Important Additional Information and Where to Find It

 

NO OFFER OR SOLICITATION

 

This communication is not intended to and does not constitute an offer to sell or the solicitation of an offer to subscribe for or buy or an invitation to purchase or subscribe for any securities or the solicitation of any vote or approval in any jurisdiction, nor shall there be any sale, issuance or transfer of securities in any jurisdiction in contravention of applicable law. No offer of securities will be made except by means of a prospectus meeting the requirements of Section 10 of the Securities Act.

 

IMPORTANT ADDITIONAL INFORMATION WILL BE FILED WITH THE SEC

 

In connection with the contemplated transaction, Clariant intends to file a registration statement on Form F-4 with the SEC that will include the Proxy Statement/Prospectus of Huntsman. The Proxy Statement/Prospectus will also be sent or given to Huntsman stockholders and will contain important information about the contemplated transaction.

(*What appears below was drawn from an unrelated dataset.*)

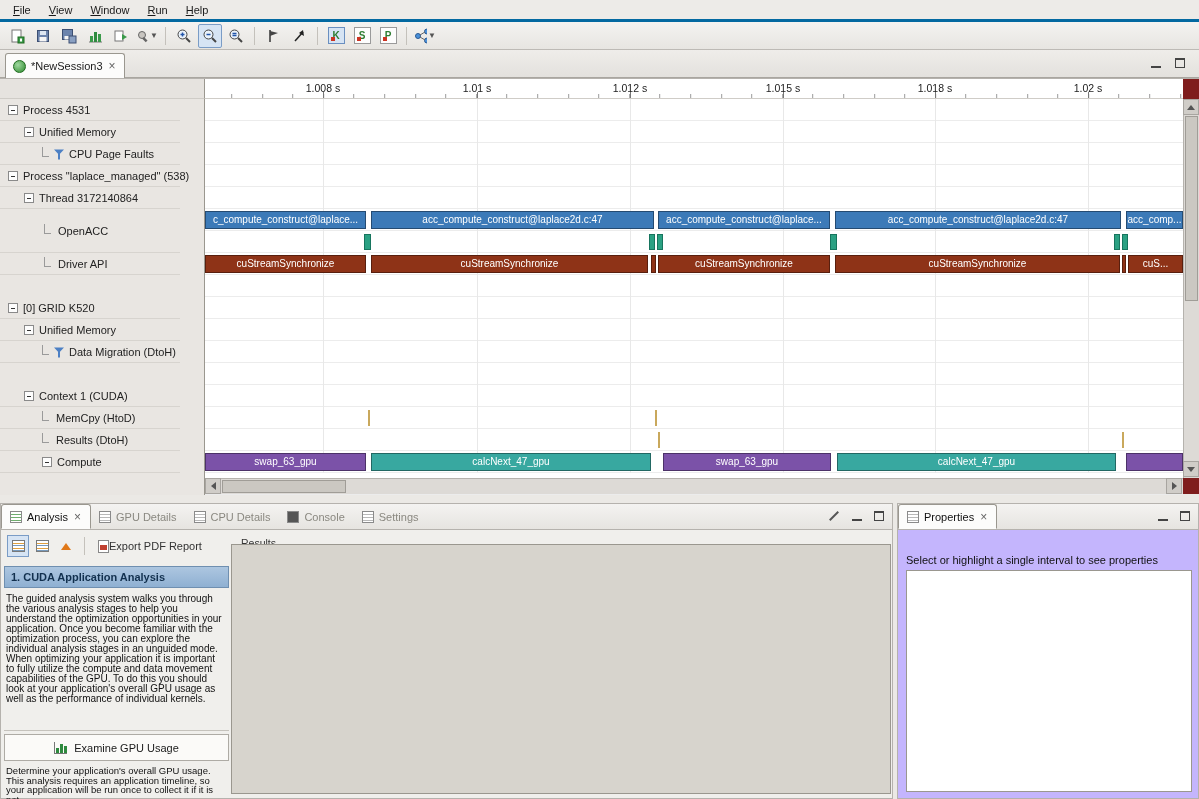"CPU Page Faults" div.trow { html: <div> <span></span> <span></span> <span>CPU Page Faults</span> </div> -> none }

INVESTORS AND SHAREHOLDERS ARE URGED TO READ THE PROXY STATEMENT/PROSPECTUS AND OTHER RELEVANT DOCUMENTS FILED OR TO BE FILED WITH THE SEC CAREFULLY WHEN THEY BECOME AVAILABLE BECAUSE THEY WILL CONTAIN IMPORTANT INFORMATION ABOUT Clariant, Huntsman, THE CONTEMPLATED TRANSACTION AND RELATED MATTERS. Investors and shareholders will be able to obtain free copies of the Proxy Statement/Prospectus (when available) and other documents filed with the SEC by Clariant and Huntsman through the website maintained by the SEC at www.sec.gov.

 

PARTICIPANTS IN THE SOLICITATION

 

Huntsman and its directors and executive officers may be deemed to be participants in the solicitation of proxies from Huntsman investors and shareholders in connection with the contemplated transaction. Information about Huntsman’s directors and executive officers is set forth in its proxy statement for its 2017 Annual Meeting of Stockholders and its annual report on Form 10-K for the fiscal year ended December 31, 2016. These documents may be obtained for free at the SEC’s website at www.sec.gov. Additional information regarding the interests of participants in the solicitation of proxies in connection with the contemplated transactions will be included in the Proxy Statement/ Prospectus that Huntsman intends to file with the SEC.